Please count the lines of the listing below in which "path" occurs, and reply with the number only.

Start of Block

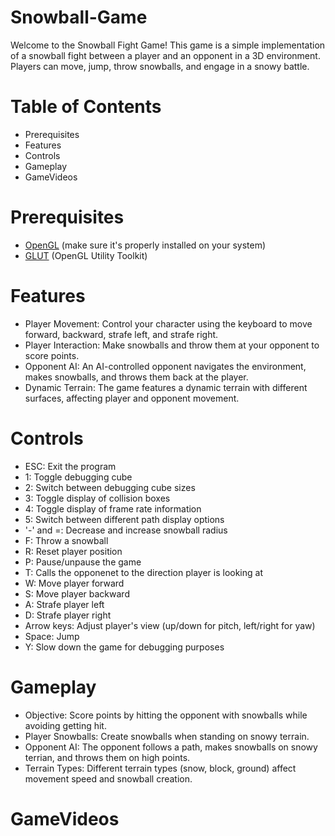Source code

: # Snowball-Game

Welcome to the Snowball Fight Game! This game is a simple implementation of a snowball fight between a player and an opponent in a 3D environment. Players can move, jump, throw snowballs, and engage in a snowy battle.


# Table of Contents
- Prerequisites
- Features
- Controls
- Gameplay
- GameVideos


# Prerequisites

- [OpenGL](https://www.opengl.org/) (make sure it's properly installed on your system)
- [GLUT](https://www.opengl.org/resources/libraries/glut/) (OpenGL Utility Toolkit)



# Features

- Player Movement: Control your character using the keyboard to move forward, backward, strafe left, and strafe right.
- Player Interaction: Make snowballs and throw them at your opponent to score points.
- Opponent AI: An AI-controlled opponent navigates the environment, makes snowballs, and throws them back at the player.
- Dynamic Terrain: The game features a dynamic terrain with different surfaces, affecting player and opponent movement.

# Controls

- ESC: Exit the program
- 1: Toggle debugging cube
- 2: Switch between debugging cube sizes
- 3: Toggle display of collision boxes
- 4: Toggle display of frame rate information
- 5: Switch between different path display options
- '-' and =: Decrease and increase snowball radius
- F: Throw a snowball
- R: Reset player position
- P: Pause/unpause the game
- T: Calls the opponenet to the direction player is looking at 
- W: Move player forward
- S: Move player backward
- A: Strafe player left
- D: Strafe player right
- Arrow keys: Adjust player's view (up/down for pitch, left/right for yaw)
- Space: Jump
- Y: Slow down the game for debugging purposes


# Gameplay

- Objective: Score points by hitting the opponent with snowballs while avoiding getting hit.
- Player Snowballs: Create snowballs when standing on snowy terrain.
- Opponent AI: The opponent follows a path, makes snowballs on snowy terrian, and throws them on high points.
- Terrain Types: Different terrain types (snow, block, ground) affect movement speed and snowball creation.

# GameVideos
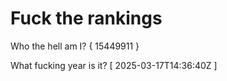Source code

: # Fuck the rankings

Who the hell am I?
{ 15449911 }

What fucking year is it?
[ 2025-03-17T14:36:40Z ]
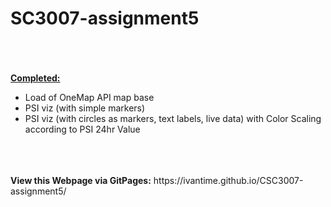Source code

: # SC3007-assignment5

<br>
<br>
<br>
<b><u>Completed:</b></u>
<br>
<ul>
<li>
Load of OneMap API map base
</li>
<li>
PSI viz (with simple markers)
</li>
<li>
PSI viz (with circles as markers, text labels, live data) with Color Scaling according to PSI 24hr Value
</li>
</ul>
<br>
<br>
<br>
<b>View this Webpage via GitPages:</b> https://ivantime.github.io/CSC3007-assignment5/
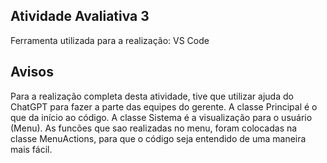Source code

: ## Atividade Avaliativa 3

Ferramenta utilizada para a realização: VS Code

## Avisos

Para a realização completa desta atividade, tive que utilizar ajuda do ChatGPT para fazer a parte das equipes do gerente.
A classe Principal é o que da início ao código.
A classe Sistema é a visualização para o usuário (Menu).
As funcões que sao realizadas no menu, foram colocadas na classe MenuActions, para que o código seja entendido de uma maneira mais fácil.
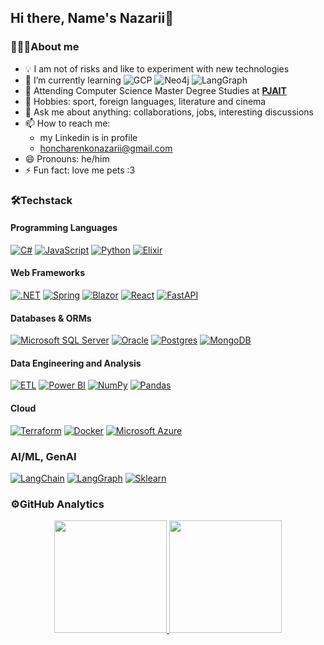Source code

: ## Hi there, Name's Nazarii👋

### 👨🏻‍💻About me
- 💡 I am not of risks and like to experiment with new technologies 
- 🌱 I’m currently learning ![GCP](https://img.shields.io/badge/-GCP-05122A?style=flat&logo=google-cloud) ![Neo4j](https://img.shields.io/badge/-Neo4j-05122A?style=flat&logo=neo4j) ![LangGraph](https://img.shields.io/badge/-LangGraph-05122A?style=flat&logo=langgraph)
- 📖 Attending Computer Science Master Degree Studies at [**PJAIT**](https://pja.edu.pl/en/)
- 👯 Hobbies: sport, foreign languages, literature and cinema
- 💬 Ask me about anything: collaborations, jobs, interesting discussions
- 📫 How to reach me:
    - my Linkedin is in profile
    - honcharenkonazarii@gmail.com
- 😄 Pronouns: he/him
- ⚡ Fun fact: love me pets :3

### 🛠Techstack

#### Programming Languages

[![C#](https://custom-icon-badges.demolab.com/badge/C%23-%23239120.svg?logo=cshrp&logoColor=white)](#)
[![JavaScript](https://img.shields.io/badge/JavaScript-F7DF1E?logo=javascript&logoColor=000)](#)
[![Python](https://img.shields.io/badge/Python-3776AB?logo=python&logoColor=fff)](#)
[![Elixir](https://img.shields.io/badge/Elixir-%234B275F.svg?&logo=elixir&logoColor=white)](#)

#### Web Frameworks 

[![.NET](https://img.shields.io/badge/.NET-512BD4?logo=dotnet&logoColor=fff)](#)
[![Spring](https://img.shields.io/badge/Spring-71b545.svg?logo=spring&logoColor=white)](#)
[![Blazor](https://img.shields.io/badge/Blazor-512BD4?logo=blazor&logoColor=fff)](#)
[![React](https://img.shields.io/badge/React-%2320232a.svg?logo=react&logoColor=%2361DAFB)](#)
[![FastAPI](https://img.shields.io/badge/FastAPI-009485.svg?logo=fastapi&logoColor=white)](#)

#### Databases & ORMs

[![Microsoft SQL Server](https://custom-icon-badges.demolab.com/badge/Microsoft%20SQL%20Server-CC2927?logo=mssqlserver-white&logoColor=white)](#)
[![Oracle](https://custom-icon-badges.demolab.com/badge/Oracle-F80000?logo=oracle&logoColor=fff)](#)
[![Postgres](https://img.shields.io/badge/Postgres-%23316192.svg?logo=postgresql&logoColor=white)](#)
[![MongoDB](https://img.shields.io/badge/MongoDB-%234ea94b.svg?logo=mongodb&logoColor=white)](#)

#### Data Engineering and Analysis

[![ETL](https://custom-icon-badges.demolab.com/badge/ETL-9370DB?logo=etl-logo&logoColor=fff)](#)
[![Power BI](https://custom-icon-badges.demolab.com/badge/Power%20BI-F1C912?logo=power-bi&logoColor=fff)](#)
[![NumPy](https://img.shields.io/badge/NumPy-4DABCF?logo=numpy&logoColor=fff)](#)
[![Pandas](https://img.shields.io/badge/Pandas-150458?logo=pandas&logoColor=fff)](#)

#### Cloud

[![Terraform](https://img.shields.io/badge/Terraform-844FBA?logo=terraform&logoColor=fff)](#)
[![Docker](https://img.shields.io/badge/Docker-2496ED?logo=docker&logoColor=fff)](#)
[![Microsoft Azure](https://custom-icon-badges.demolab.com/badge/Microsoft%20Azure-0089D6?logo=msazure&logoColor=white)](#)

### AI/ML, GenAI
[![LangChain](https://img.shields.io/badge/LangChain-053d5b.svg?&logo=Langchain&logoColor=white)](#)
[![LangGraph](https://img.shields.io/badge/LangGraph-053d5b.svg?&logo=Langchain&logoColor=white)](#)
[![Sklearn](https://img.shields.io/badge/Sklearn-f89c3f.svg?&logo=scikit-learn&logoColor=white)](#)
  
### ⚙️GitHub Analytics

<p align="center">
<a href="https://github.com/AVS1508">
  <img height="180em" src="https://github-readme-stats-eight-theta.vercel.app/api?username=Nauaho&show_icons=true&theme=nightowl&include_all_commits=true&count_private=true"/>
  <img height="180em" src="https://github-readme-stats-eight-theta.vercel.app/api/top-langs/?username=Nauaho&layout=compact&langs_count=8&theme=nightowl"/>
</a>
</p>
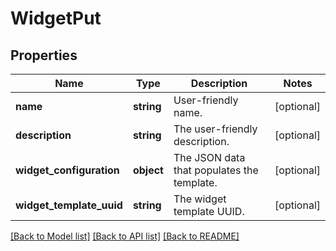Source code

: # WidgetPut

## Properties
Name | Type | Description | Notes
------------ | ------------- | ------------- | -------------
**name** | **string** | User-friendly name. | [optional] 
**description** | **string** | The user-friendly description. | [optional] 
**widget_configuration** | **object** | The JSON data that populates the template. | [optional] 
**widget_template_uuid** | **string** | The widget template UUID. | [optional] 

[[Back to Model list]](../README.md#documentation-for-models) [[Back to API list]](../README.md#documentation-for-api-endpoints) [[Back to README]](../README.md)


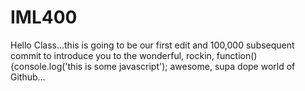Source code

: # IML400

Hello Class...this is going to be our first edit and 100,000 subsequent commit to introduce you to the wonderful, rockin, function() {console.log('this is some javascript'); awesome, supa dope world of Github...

End of Block

• _PROBLEM SOLUTION_
2